Chapter: Embedded Systems Design : Memory and performance trade-offs

Reducing the cost of memory access

Scenario 2 — Reducing the cost of memory access

The preceding scenario shows the delays that can be caused by accessing external memory. If the data is accessible from a local register the delay and thus the performance loss is greatly reduced and may be zero. If the data is in local on-chip memory or in an on-chip cache, the delay may only be a single cycle. If it is external DRAM, the delay may be nine or ten cycles. This demonstrates that the location of data can have a dramatic effect on any access delay and the resultant performance loss.

A good way of tackling this problem is to create a table with the storage location, its storage capability and speed of access in terms of clock cycles and develop techniques to move data be-tween the various locations so that it is available when the proces-sor needs it. For example, moving the data into registers compared to direct manipulation externally in memory can reduce the number of cycles needed, even when the saving and restoring of the register contents to free up the storage is taken into account.

Using registers

Registers are the fastest access storage resource available to the processor and are the smallest in size. As a result they are an extremely scarce resource which has to be used and managed carefully. The main problem is in deciding what information to store and when. This dilemma comes from the fact that there is frequently insufficient register space to store all the data all of the time. As a result, registers are used to store temporary values before updating main memory with a final result, to hold counter values for loop constructions and so on and for key important values. There are several approaches to doing this and exploiting their speed:

• Let the compiler do the work

Many compilers will take care of register management automatically for you when it is told to use optimisation techniques. For many applications that are written in a high level language such as C, this is often a good choice.

• Load and store to provide faster local storage

In this case, variables stored in external memory or on a stack are copied to an internal register, processed and then the result is written back out. With RISC processors that do not support direct memory manipulation, this is the only method of manipulating data. With CISC processors, such as the M68000 family, there is a choice. By writing code so that data is brought in to be manipulated, instead of using addressing modes that operate directly on external memory, the impact of slow memory access can be minimised.

• Declaring register-based variables

By assigning a variable to a register during its initial decla-ration, the physical access to the variable will be quicker. This can be done explicitly or implicitly. Explicit declara-tions use special attributes that the programmer uses in the declaration, e.g. reg. An implicit declaration is where the compiler will take a standard declaration such as global or static and implicitly use this to allocate a register if possible.
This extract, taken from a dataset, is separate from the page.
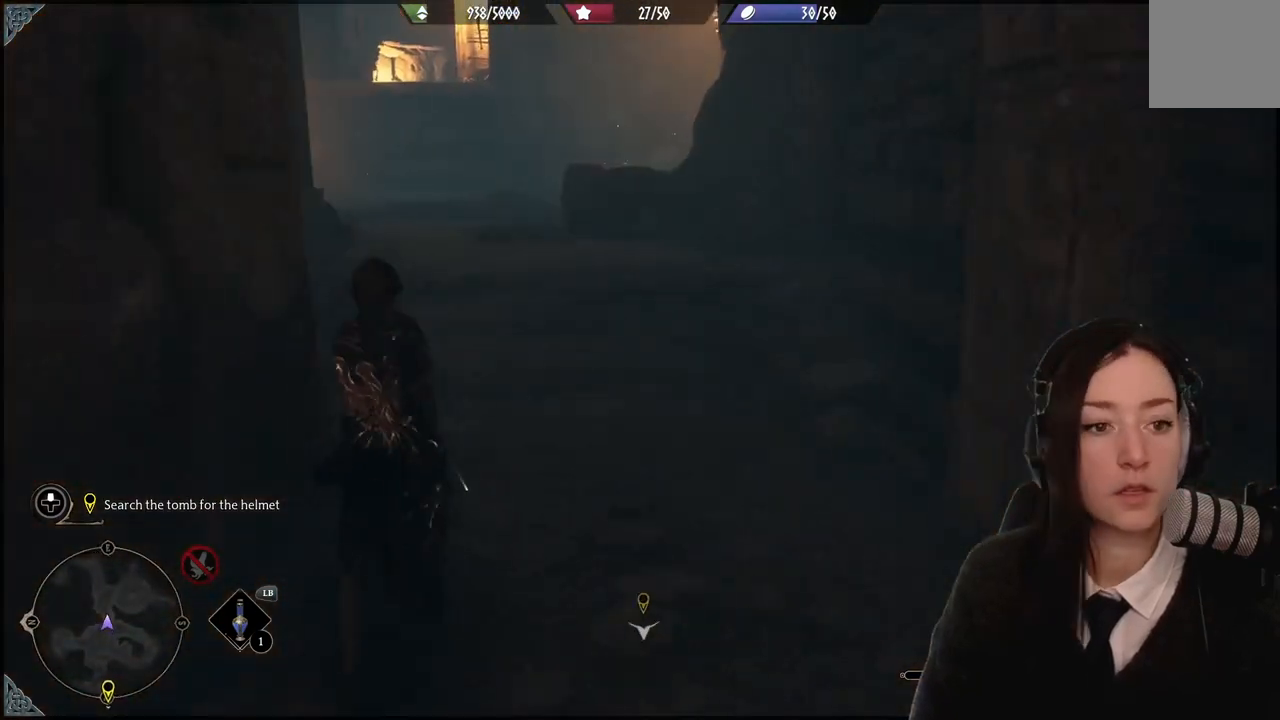
{"dt_ms": 500, "buttons": [], "left_stick": "up-left", "right_stick": "center", "events": [[67, "right_stick", "left"], [300, "left_stick", "up-left"], [400, "right_stick", "center"]]}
• Context save and restore

If more variables are assigned to registers than there are registers within the processor, the software may need to perform a full save and restore of the register set before using or accessing a register to ensure that these variables are not corrupted. This is an accepted process when multitasking so that the data of one task that resides in the processor registers is not corrupted. This procedure may need to be used at a far lower level in the software to prevent inadvertent register-based data corruption.

Using caches

Data and instruction caches work on the principle that both data and code are accessed more than once. The cache memory will store the information as it is fetched from the main memory so that any subsequent access is from the faster cache memory. This assumption is important because straight line code without branches, loops and so on will not benefit from a cache.

The size and organisation of the cache is important because it determines the efficiency of the overall system. If the program loops will fit into the cache memory, the fastest performance will be realised and the whole of the external bus bandwidth will be available for data movement. If the data cache can hold all the data structures, then the data access will be the fastest possible. In practice, the overall performance gain is less than ideal because inevitably access to the external memory will be needed either to fetch the code and data the first time around, when the cache is not big enough to contain all the instructions or data, or when the external bus must be used to access an I/O port where data cannot be cached. Interrupts and other asynchronous events will also compete for the cache and can cause instructions and data that has been cached prior to the event to be removed, thus forcing external memory accesses when the original program flow is continued.

Preloading caches

One trick that can be used with caches is to preload them so that a cache miss is never encountered. With normal operation, a cache miss will force an external memory access and while this is in progress, the processor is stalled waiting for the information — data or instruction — to be returned. In many code sequences, this is more likely to happen with data, where the first time that the cache and external bus are used to access the data is when it is needed. As described earlier with scenario 1, this delay occurs at an important point in the sequence and the delay prevents the processor from continuing.

By using the same technique as used in scenario 1, the data cache can be preloaded with information for the next processing iteration before the current one has completed. The PowerPC architecture provides special instructions that allow this to be performed. In this way, the slow data access is overlapped with the processing and data access from the cache and does not cause any processor stalls. In other words, it ensures that the cache always continues to have the data that the instruction stream needs to have.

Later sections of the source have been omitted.